その光景の意味が理解できず、俺は自分の思考が止まってしまったかのようにさえ感じた。
「おーっほっほほほほ、無様ですこと。私に刃向かうから、そんなことになるんですのよ」
その俺を現実に戻したのは、クローディアのそんな高笑いだった。ったくこいつは、偉そうにしていながら、結局自分では何もしていないじゃねーか。
だが、次の一言には、俺も背筋が凍った。
「良い機会です。迅、ついでですから、真田将仁のことも懲らしめてあげなさい」
そう、次は、俺がターゲットにされたのだ。情けない話だが、あの2人が勝てなかった奴に勝てる自信もない。思わず身を硬くしてしまう。
だがそれは、結局のところ杞憂だった。
「断る」
迅は、そう言うなりヒビキをあっさりと開放し、離れてしまったのだ。
「な、なんですって?私の命令に、逆らうと仰るの!?」
「その命令は契約外だ。従う必要はない」
「くっ・・・・・・」
いままでの誰とも違い、淡々と事実を告げる迅。さすがのお嬢様も、これには何にもいえないらしく、顔を真っ赤にしながら扇子を握り締めてぷるぷると身を震わせている。
「ふん!命拾いなさいましたわね!行きますわよっ!」
そして、そう捨て台詞を吐くと、くるりと背を向け、すたすたすたと足早に去って行ってしまった。
「お、おい、大丈夫か?」
はっと我に返り、床に投げ出された2人に声をかける。
「・・・・・・な、何者だ、あの男は」
「っててて、一体、何があったんだよ」
どうやら2人にも大したケガは無さそうだ。だが、2人も混乱しているのは明らかだった。

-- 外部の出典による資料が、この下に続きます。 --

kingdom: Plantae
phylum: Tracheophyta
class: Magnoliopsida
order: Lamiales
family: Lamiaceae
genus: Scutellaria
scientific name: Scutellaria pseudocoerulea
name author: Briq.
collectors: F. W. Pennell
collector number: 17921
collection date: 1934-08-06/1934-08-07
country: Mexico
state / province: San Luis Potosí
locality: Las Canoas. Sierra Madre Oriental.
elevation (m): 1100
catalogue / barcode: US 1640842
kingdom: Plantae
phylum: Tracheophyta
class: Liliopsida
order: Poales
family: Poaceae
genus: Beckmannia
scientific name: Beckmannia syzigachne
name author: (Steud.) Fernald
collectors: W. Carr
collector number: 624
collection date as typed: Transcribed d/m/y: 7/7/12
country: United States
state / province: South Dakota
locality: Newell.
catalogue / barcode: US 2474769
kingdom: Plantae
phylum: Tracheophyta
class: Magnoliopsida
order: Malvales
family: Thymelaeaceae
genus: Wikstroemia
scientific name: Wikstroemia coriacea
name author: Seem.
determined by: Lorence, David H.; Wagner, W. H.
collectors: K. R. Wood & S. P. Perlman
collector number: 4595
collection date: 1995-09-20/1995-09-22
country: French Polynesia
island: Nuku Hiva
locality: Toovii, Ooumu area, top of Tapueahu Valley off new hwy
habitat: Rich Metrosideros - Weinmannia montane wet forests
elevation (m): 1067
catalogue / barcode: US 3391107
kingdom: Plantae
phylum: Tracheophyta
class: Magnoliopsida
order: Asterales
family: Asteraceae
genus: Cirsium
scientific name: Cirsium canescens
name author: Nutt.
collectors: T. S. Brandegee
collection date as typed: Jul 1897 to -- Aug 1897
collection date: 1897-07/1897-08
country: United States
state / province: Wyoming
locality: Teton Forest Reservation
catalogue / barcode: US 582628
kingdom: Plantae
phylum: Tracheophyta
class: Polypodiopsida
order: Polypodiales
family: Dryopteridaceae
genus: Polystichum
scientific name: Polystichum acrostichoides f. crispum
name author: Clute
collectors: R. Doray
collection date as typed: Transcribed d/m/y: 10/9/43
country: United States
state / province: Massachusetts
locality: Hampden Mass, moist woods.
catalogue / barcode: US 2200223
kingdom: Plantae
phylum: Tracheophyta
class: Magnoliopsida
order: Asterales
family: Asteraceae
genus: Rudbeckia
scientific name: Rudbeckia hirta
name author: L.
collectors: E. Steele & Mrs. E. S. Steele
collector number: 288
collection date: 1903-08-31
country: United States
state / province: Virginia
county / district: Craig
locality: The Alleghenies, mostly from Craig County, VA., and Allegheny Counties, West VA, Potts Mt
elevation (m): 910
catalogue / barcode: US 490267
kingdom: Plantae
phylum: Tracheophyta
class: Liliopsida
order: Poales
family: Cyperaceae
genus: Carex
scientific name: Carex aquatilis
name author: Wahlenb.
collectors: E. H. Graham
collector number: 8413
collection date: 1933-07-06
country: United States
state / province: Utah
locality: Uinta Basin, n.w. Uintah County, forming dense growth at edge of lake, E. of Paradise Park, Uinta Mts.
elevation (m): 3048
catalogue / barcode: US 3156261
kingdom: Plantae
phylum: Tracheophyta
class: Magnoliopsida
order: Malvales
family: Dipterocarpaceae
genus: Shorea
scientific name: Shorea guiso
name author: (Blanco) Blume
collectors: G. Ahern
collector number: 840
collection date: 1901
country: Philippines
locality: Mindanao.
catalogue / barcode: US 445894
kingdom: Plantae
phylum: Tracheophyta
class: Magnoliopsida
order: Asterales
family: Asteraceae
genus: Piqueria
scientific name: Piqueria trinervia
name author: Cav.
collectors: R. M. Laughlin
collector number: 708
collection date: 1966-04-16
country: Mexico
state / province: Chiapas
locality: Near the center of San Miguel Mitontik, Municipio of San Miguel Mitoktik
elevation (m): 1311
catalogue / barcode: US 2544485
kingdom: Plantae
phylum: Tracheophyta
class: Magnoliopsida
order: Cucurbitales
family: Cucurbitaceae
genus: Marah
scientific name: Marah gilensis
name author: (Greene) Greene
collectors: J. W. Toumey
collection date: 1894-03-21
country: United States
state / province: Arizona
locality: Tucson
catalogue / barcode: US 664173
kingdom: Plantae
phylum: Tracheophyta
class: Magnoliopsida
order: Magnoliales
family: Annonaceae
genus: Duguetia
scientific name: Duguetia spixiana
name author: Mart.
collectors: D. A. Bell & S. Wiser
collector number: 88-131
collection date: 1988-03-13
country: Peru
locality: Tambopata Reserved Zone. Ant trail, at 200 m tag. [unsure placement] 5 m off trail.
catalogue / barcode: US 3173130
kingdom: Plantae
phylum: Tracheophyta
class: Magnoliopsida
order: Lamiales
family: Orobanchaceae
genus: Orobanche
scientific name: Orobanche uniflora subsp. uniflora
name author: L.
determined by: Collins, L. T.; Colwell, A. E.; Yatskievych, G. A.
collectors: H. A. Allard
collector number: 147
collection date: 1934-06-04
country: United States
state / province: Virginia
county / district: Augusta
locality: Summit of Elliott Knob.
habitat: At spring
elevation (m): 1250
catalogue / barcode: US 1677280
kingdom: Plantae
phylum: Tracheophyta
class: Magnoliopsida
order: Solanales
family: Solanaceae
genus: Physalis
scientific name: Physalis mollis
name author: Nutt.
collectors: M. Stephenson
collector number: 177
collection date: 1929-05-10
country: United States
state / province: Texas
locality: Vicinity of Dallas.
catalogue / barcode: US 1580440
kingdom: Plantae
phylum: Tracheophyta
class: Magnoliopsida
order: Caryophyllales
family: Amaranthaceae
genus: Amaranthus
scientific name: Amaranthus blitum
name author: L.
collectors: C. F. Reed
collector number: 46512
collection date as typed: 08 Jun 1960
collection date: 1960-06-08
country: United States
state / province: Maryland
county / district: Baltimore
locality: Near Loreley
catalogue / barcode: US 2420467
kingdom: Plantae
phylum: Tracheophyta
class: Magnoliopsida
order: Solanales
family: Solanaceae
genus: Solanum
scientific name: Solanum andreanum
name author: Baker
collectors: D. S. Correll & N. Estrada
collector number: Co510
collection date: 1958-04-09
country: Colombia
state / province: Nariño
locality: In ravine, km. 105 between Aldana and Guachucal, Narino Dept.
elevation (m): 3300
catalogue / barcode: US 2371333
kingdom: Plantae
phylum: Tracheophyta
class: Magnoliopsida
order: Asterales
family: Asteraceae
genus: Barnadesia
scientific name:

「あれが、この前話した近衛クローディアお嬢様と、そのボディーガードの筧迅だよ」
「むう、たかがぼでぃーがーどのくせに我をいなすとは、小癪な奴」
「ってえ、あんにゃろ、ただもんじゃねぇな」
腕を極められたぶん、ヒビキのほうがダメージは大きいようだ。
まあ、迅がただもんじゃないのは判りきったことだけど。やれ特殊部隊にいたとか、本職は仕事人だとか、はてはサイボーグだとかいうムチャクチャな噂がいっぱい立っているような奴だし、身体能力が超高校生級なのは俺も身をもって体験している明らかな事実だしな。
「立てるか?」
まあ行ってしまった奴らの話をしてもしょうがない。俺は、ひっくり返された二人に声をかけた。
「ああ、ちょっと腕が痛ぇけど」
ヒビキは肩をまわしながらゆっくりと立ち上がり。
「おのれ、いつか打ちのめしてくれる」
アクション俳優かダンサーのように跳ね起きたシデンは、そんなことを言って、クローディアたちが去っていったほうをにらみつけていた。